### EXERCISES
(1) Quote the part of the forum thread on capping aquarium substrate that begins with the words "Ive had sand" and ends with "and aquabasis mixing?".
(2) From the entries, print every line from the one containing "left shoulder: (369, 521, -4)" through the one containing "right hip: (453, 641, -4)", both included.

### TEXT PASSAGE
= = = = =
# best substrate cap?



## markp35 (21 Mar 2011)

im trying to decide what would be the best medium to cap jbl aquabasis+ with.  any suggestions?


----------



## Themuleous (21 Mar 2011)

What do you want to achieve?  A particular look? Texture (for cory's perhaps)? One that wont mix? 

Sam


----------



## markp35 (21 Mar 2011)

yes im trying to settle on a cory friendly product like sand , but 1 that will sit on the top and not mix over time .


----------



## Alastair (21 Mar 2011)

Ive had sand over mine for the past year but getting a new tank so going with the tesco cat litter over the aqua basis this time. I've heard it's ok with corys


----------



## markp35 (21 Mar 2011)

i wouldnt use cat litter again if you paid me . it gos to mush and makes an awful mess.  i had it underneath sand and it was without doubt the single worst thing ive ever put in a tank .  have you had problems with the sand and aquabasis mixing?


----------



## Alastair (21 Mar 2011)
= = = = =
### Bounding boxes with keypoints

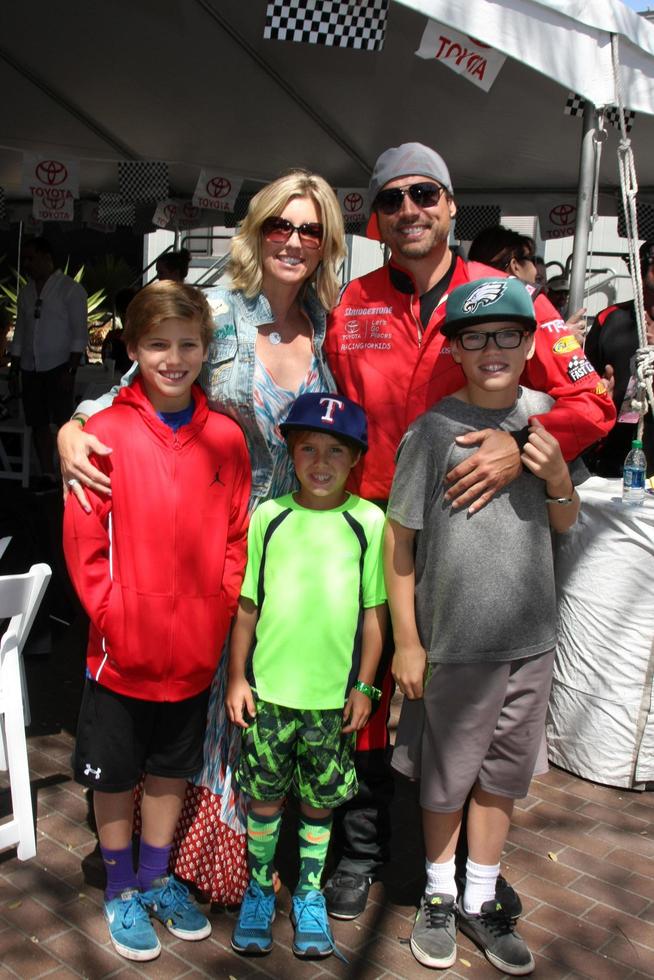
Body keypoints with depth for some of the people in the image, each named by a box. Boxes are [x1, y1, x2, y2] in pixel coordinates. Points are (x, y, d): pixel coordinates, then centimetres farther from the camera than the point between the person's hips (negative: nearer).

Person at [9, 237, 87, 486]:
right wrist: (14, 367, 13)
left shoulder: (70, 289, -3)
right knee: (38, 424, 4)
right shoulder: (26, 292, 15)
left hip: (58, 366, -6)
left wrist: (71, 370, -14)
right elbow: (20, 332, 19)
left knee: (64, 423, -8)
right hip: (30, 368, 6)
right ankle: (47, 476, 10)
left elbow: (79, 333, -8)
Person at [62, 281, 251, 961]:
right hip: (121, 652, -2)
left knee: (171, 770, 20)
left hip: (195, 650, 3)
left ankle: (156, 879, 42)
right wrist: (115, 618, -14)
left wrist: (218, 617, -5)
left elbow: (236, 540, 2)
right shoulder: (104, 433, -11)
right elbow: (84, 543, -10)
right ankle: (121, 891, 38)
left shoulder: (225, 438, -2)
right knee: (114, 775, 15)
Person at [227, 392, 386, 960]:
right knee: (264, 795, 13)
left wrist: (363, 686, -1)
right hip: (268, 689, 1)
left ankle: (309, 894, 35)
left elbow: (374, 613, 0)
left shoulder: (369, 521, -4)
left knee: (320, 800, 14)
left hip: (333, 694, 0)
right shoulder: (268, 517, -3)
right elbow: (247, 606, 3)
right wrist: (237, 678, 2)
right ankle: (259, 888, 35)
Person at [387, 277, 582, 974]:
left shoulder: (546, 415, 1)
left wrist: (558, 479, -10)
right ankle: (439, 895, 37)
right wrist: (407, 643, -7)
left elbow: (564, 523, 12)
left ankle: (481, 901, 37)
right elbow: (397, 539, -8)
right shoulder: (434, 429, -12)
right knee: (445, 778, 14)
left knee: (502, 775, 17)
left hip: (530, 639, 4)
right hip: (453, 641, -4)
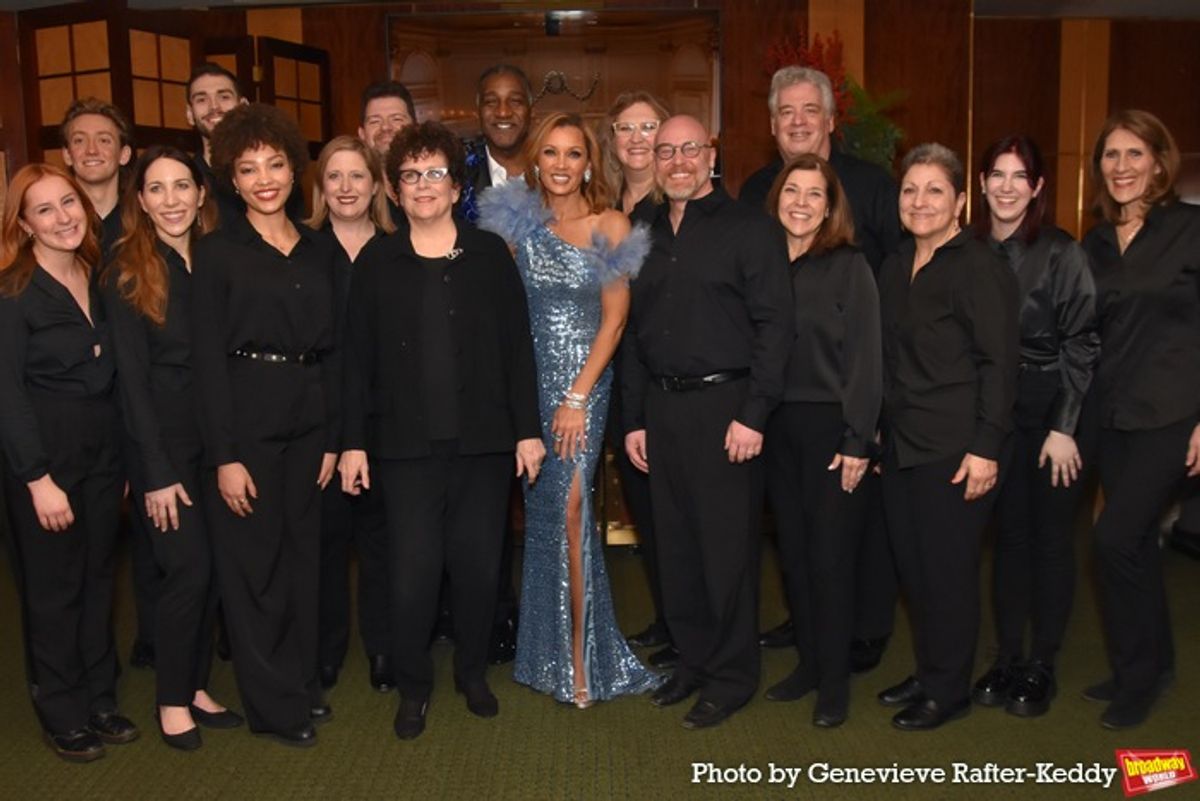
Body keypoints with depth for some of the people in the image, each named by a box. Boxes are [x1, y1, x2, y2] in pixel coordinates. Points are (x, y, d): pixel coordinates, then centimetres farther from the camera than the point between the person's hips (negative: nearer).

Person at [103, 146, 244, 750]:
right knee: (188, 566, -5)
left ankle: (196, 685, 24)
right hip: (161, 440, -5)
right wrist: (156, 473, -13)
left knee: (213, 566, 7)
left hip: (215, 435, 5)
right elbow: (132, 377, -9)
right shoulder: (128, 273, -6)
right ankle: (172, 700, 13)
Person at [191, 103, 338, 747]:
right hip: (245, 421, -4)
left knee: (304, 554, 13)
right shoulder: (217, 252, -4)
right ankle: (274, 704, 19)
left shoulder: (319, 250, 9)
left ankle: (303, 682, 30)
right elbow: (208, 357, -8)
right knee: (253, 562, 4)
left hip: (309, 421, 5)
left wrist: (333, 437, 5)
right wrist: (225, 455, -13)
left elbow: (332, 349, 10)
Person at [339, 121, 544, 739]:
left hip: (484, 439, 1)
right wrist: (353, 442, 0)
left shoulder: (490, 253, 3)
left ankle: (473, 671, 30)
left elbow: (517, 345, 3)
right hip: (406, 443, 0)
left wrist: (528, 428, 0)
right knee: (413, 568, 0)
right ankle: (412, 687, 20)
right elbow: (358, 358, 4)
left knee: (478, 564, 8)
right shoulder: (376, 262, 4)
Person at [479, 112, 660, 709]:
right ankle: (543, 647, 24)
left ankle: (580, 654, -3)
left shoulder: (612, 227, 1)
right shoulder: (517, 222, 5)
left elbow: (615, 318, -3)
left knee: (569, 505, -13)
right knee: (540, 507, 7)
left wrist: (578, 396, -10)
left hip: (586, 382, -2)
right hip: (528, 379, 2)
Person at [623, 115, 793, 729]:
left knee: (727, 547, 1)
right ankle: (693, 659, 27)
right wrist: (634, 419, 13)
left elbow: (774, 326, -9)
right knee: (675, 544, 12)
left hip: (723, 404, -6)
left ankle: (732, 675, 16)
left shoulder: (749, 230, -3)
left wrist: (753, 414, -16)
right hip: (662, 408, 6)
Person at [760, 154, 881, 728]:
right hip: (777, 426, 4)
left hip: (830, 427, -4)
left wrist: (858, 442, -13)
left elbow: (865, 358, -8)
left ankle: (834, 681, 15)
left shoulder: (849, 267, -5)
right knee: (793, 550, 12)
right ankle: (808, 663, 26)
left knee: (830, 555, 1)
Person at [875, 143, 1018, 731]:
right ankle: (928, 672, 29)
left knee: (947, 568, 2)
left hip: (954, 449, -7)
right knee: (911, 564, 13)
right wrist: (876, 432, 14)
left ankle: (948, 689, 18)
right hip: (901, 442, 7)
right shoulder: (895, 268, 12)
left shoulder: (980, 268, -10)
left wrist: (985, 449, -17)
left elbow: (999, 363, -13)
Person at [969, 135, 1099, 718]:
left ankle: (1041, 666, 17)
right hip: (995, 410, 3)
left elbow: (1080, 342, -9)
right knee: (1008, 532, 9)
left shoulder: (1060, 252, -8)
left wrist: (1065, 427, -14)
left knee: (1050, 535, 4)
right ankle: (1007, 658, 20)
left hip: (1053, 409, -3)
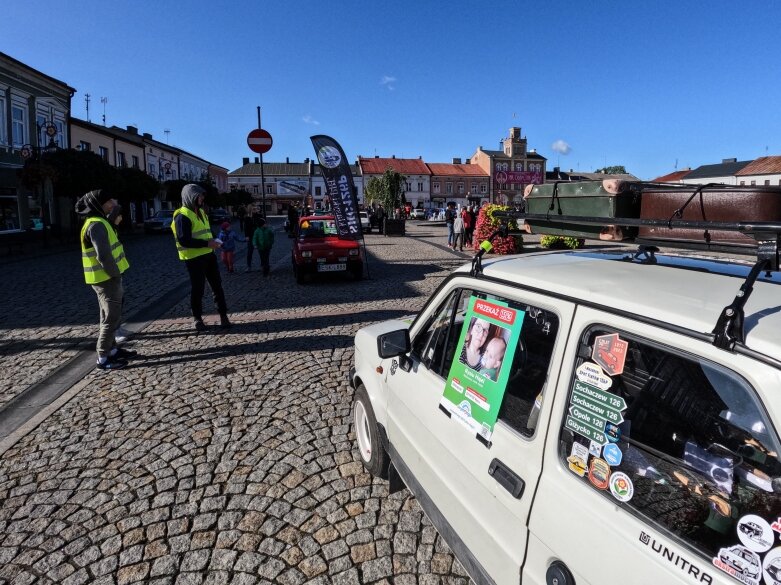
= = = = =
### RESULTS FOR EACH TASK
(1)
Ive had sand over mine for the past year but getting a new tank so going with the tesco cat litter over the aqua basis this time. I've heard it's ok with corys


----------



## markp35 (21 Mar 2011)

i wouldnt use cat litter again if you paid me . it gos to mush and makes an awful mess.  i had it underneath sand and it was without doubt the single worst thing ive ever put in a tank .  have you had problems with the sand and aquabasis mixing?

(2)
left shoulder: (369, 521, -4)
left knee: (320, 800, 14)
left hip: (333, 694, 0)
right shoulder: (268, 517, -3)
right elbow: (247, 606, 3)
right wrist: (237, 678, 2)
right ankle: (259, 888, 35)
Person at [387, 277, 582, 974]:
left shoulder: (546, 415, 1)
left wrist: (558, 479, -10)
right ankle: (439, 895, 37)
right wrist: (407, 643, -7)
left elbow: (564, 523, 12)
left ankle: (481, 901, 37)
right elbow: (397, 539, -8)
right shoulder: (434, 429, -12)
right knee: (445, 778, 14)
left knee: (502, 775, 17)
left hip: (530, 639, 4)
right hip: (453, 641, -4)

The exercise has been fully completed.